The Exxon Corporation is using a summer and Saturday mathematics and science institute to promote engineering careers among talented minority high-school students in Houston. Operated jointly by the private Kincaid School, the Houston public-school system, and local engineering firms, the effort has been so successful, according to Exxon officials, that they are setting up a second program in Dallas.
On the other hand, public funding sources, which have often been unavailable to private institutions, are also receptive to collaborative ventures, participants argue.
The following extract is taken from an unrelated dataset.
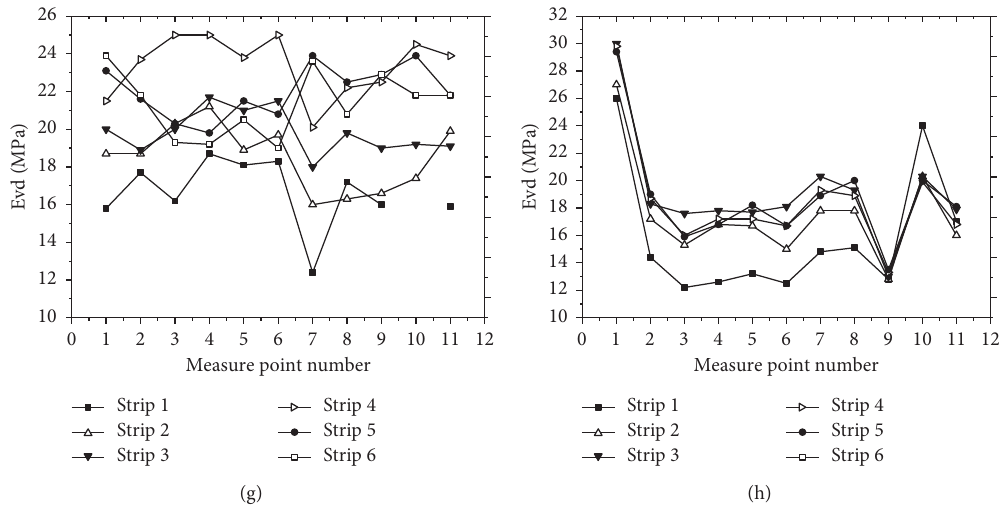
Figure 3: E vd test results. (a) WC 1; (b) WC 2; (c) WC3; (d) WC 4; (e) WC 5; (f) WC 6; (g) WC 7; (h) WC 8.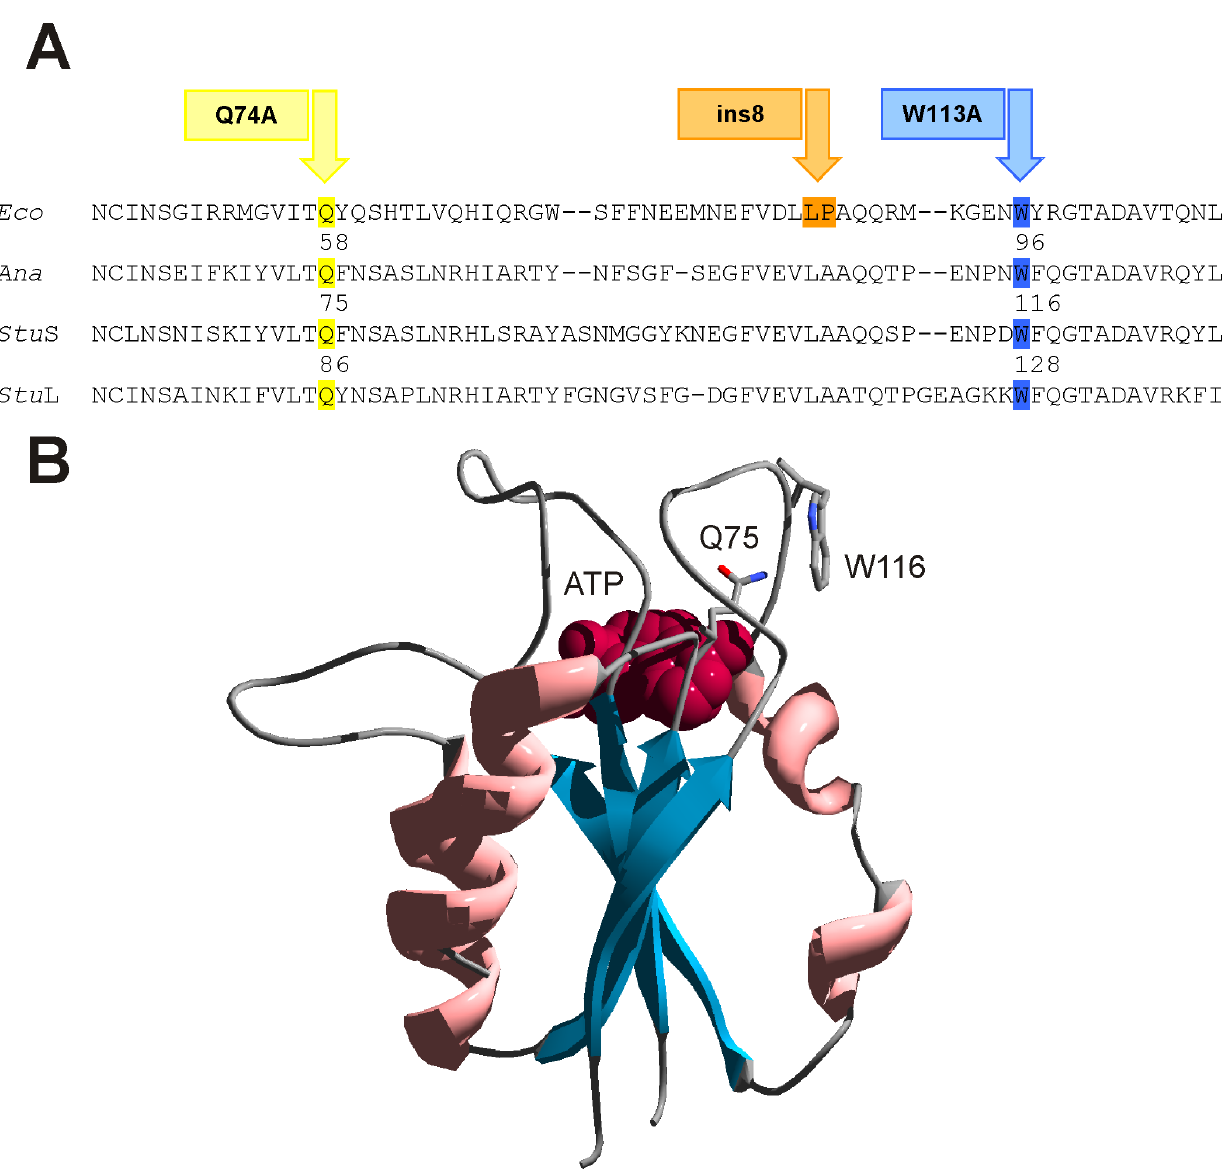
Figure 1. Identification of amino acids important for 3-PGA activation. A. Sequence alignment of ADP-Glc PPases from Escherichia coli ( Eco ), Anabaena PCC 7120 ( Ana ), and potato tuber ( Stu S: small subunit, Stu L: large subunit). Mutants of the E. coli enzyme that were insensible to Fru-1,6- bisP activation [19] are pointed with arrows. Residues that might be involved in 3-PGA activation of ADP-Glc PPases from Anabaena and potato tuber are highlighted in yellow (Gln) and blue (Trp). B. Insight into the three-dimensional structure of the N-terminal domain (residues 20 to 144) from Stu S. Residues Q75 and W116 are shown as ‘‘sticks’’ and colored by atom type. ATP is shown in red as van der Waals radii. Loops are colored in grey, a - helices in pink, and b -helices in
The sphere program in Hartford, Conn., for instance, is aimed primarily at disadvantaged public-school children, but is it operated by a consortium of local private schools with funds from the Connecticut State Department of Education, the Department of Children and Youth Services, and the Hartford Board of Education.
Some programs, like the Community Program in Urban Arts in New York City's Bronx section, receive their funds from the federal government through Title IV-C, a program that will be eliminated next year, to be replaced by block grants. And although the potential entanglements accompanying federal dollars have traditionally made those in the private sector leery of accepting them, officials have encountered no problems with collaborative programs and are, some say, looking forward to increased cooperation between public and private schools through the state councils set up to distribute federal block-grant funds.
"As resources for education diminish, all sectors must make maximum use of those funds that are available," argues Robert L. Smith of the Council for American Private Education.
Although many collaborative programs concentrate on disadvantaged, low-achieving students, Houston's mathematics and science institute is designed for exceptionally able ones. So is the "Massachusetts Advanced Study Program" (masp).
masp brings the state's brightest public- and parochial-school juniors to the 184-year-old campus of Milton Academy outside of Boston. There, they receive a taste of what lies ahead for them in college during six weeks of intensive study and college and career guidance.
Support for masp, launched last summer, comes from a wide range of foundations, businesses, and local high-technology firms. Last summer's catalog for the program listed 43 donors, from major banks and insurance companies to an area Rotary Club and Burger King.
According to Richard E. Barbieri, a philosophy teacher at Milton who directs not only masp but a second program to increase students' writing skills, the participants pay tuition, but 74 percent of last year's students received either full or partial financial aid. The initial ''class" included 125 students from 71 public schools and 7 parochial schools. This year, Mr. Barbieri says, the enrollment will grow to nearly 200.
Describing these and other collaborative programs in the most recent issue of Independent School, Mr. Barbieri adds: "The will to proceed, and the willingness to listen, were all it took to make collaboration work."